Che cosa sono i rigurgiti valvolari?
Le valvole cardiache funzionano come porte che si aprono e chiudono per permettere al sangue di scorrere nel cuore in modo corretto. Un rigurgito valvolare è un piccolo flusso di sangue che torna indietro attraverso una valvola quando questa dovrebbe essere chiusa.
Perché i rigurgiti sono frequenti negli atleti?
- Gli studi mostrano che molti atleti, specialmente quelli molto allenati, presentano rigurgiti alle valvole mitrale, tricuspidale e polmonare.
- Questi rigurgiti sono spesso piccoli e non causano sintomi o problemi di salute.
- L’allenamento intenso provoca un ingrandimento fisiologico del cuore, che può allargare leggermente le valvole, rendendo più facile il passaggio di piccole quantità di sangue all’indietro.

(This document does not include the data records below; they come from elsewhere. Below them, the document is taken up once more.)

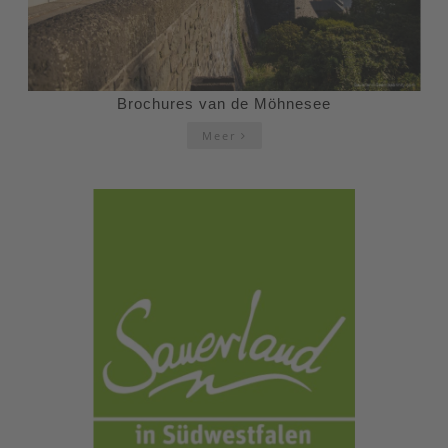
Brochures van de Möhnesee
Meer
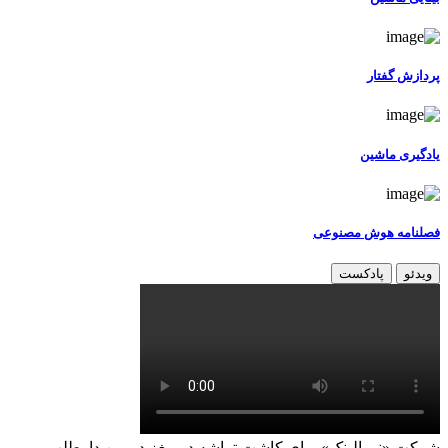
پردازش گفتار
یادگیری ماشین
فصلنامه هوش مصنوعی
ویدئو
پادکست
شرکت «نورالینک» برای کاشت تراشه در مغز دومین داوطلب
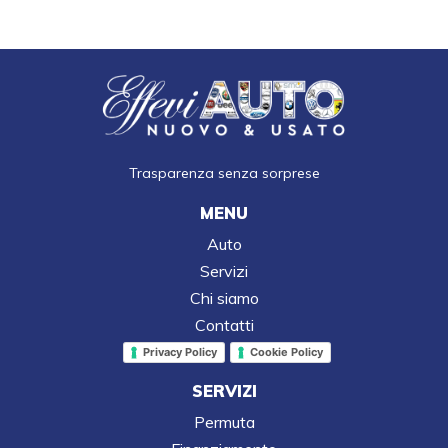
Trasparenza senza sorprese
MENU
Auto
Servizi
Chi siamo
Contatti
Privacy Policy
Cookie Policy
SERVIZI
Permuta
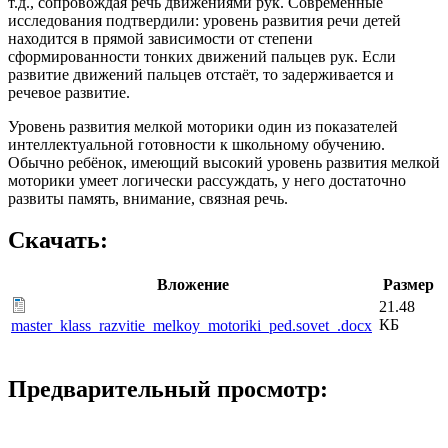
т.д., сопровождая речь движениями рук. Современные
исследования подтвердили: уровень развития речи детей
находится в прямой зависимости от степени
сформированности тонких движений пальцев рук. Если
развитие движений пальцев отстаёт, то задерживается и
речевое развитие.
Уровень развития мелкой моторики один из показателей
интеллектуальной готовности к школьному обучению.
Обычно ребёнок, имеющий высокий уровень развития мелкой
моторики умеет логически рассуждать, у него достаточно
развиты память, внимание, связная речь.
Скачать:
Вложение
Размер
21.48
КБ
master_klass_razvitie_melkoy_motoriki_ped.sovet_.docx
Предварительный просмотр:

- La frequenza di questi rigurgiti aumenta con il tempo e l’intensità dell’allenamento.
Come vengono rilevati i rigurgiti?
Si usano esami chiamati ecocardiografia Color-Doppler, che permettono di vedere il flusso del sangue nel cuore e individuare anche piccoli rigurgiti. Questi esami sono molto sensibili e possono mostrare rigurgiti anche in persone sane senza malattie cardiache.

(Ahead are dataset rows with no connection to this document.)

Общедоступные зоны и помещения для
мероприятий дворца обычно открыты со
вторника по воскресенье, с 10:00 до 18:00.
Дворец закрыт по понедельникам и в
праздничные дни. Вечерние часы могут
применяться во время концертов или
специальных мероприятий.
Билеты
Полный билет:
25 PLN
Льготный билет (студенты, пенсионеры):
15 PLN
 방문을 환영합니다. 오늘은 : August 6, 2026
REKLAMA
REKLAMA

Caratteristiche dei rigurgiti negli atleti
- Il rigurgito mitralico è presente nel 20-69% degli atleti, di solito con un jet di piccole dimensioni (meno di 2 cm di lunghezza e 2 cm2 di area).
- Il rigurgito tricuspidale è ancora più comune, fino al 96% in alcuni studi, con flusso centrale e continuo durante la contrazione del cuore.
- Il rigurgito polmonare è frequente e può durare tutta la fase di rilassamento del cuore.
- Il rigurgito aortico è raro nei giovani atleti con cuore normale, ma può comparire in atleti più anziani con piccole dimensioni.
- Spesso si osservano rigurgiti in più valvole contemporaneamente, ma sono trascurabili.
Quando i rigurgiti sono considerati normali?
Un rigurgito è considerato fisiologico (normale) se:
- Le valvole sono strutturalmente normali, senza danni o deformazioni.
- Il rigurgito è piccolo e limitato a una zona vicina alla valvola.
- Non ci sono segni di turbolenza o alterazioni importanti al Doppler.
- Gli altri esami cardiaci (elettrocardiogramma, radiografia, ecocardiogramma) sono normali.
Lo studio sugli atleti agonisti di endurance
Uno studio italiano su 40 ciclisti agonisti ha mostrato:
- Età tra 24 e 37 anni, con frequenza cardiaca a riposo bassa (37-48 battiti al minuto), pressione sanguigna normale e buona ossigenazione del sangue.
- Cuore con dimensioni e funzione normali.
- Rigurgiti alla valvola mitrale nel 63% degli atleti, tricuspidale nel 73%, polmonare nel 75%, e aortica solo nel 3%.
- Circa l’80% degli atleti presentava almeno un piccolo rigurgito valvolare.
Importanza clinica e monitoraggio
Questi rigurgiti sono generalmente insignificanti dal punto di vista clinico e non indicano malattia. Tuttavia, è importante che gli atleti continuino a fare controlli regolari per monitorare la salute del cuore, soprattutto se praticano sport ad alta intensità per lunghi periodi.
In conclusione
Nei atleti, piccoli rigurgiti valvolari sono comuni e fanno parte degli adattamenti normali del cuore all’esercizio fisico intenso. Questi rigurgiti non indicano problemi di salute e non richiedono cure specifiche, ma è consigliabile un monitoraggio periodico per assicurarsi che il cuore rimanga sano.